Dataset records

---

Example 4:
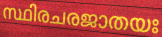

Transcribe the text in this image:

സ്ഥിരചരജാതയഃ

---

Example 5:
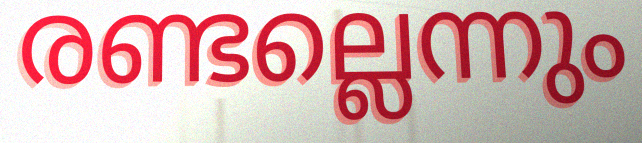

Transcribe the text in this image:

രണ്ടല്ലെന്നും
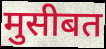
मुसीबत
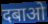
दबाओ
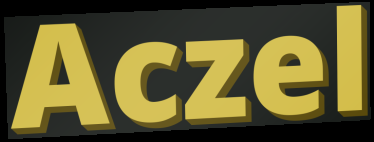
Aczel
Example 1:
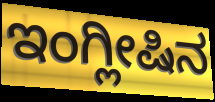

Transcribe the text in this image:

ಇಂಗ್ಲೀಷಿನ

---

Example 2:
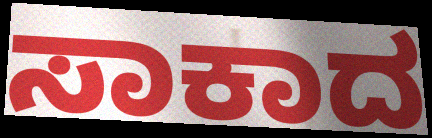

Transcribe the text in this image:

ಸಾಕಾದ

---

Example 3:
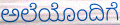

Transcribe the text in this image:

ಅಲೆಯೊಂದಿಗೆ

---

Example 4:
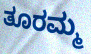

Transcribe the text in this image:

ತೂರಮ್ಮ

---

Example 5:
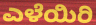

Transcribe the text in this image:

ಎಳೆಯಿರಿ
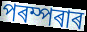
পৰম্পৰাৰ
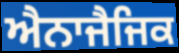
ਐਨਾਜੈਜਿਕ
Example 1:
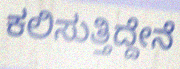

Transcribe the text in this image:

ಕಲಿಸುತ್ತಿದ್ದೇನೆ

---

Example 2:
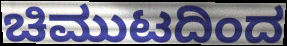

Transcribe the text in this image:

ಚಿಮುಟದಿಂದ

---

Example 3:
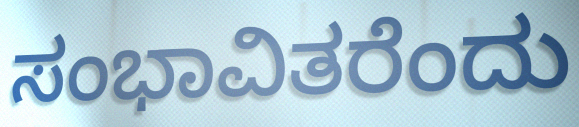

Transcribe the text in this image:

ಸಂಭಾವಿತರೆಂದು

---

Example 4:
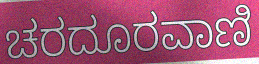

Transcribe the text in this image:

▶ **What you need to do**
Rewrite all of the entries above, replacing "Transcribe" with "Write out" wherever it occurs and leaving everything else unchanged. Omit the pictures from your answer.

▶ **Exercise solution**
---

Example 4:

Write out the text in this image:

സ്ഥിരചരജാതയഃ

---

Example 5:

Write out the text in this image:

രണ്ടല്ലെന്നും
मुसीबत
दबाओ
Aczel
Example 1:

Write out the text in this image:

ಇಂಗ್ಲೀಷಿನ

---

Example 2:

Write out the text in this image:

ಸಾಕಾದ

---

Example 3:

Write out the text in this image:

ಅಲೆಯೊಂದಿಗೆ

---

Example 4:

Write out the text in this image:

ತೂರಮ್ಮ

---

Example 5:

Write out the text in this image:

ಎಳೆಯಿರಿ
পৰম্পৰাৰ
ਐਨਾਜੈਜਿਕ
Example 1:

Write out the text in this image:

ಕಲಿಸುತ್ತಿದ್ದೇನೆ

---

Example 2:

Write out the text in this image:

ಚಿಮುಟದಿಂದ

---

Example 3:

Write out the text in this image:

ಸಂಭಾವಿತರೆಂದು

---

Example 4:

Write out the text in this image:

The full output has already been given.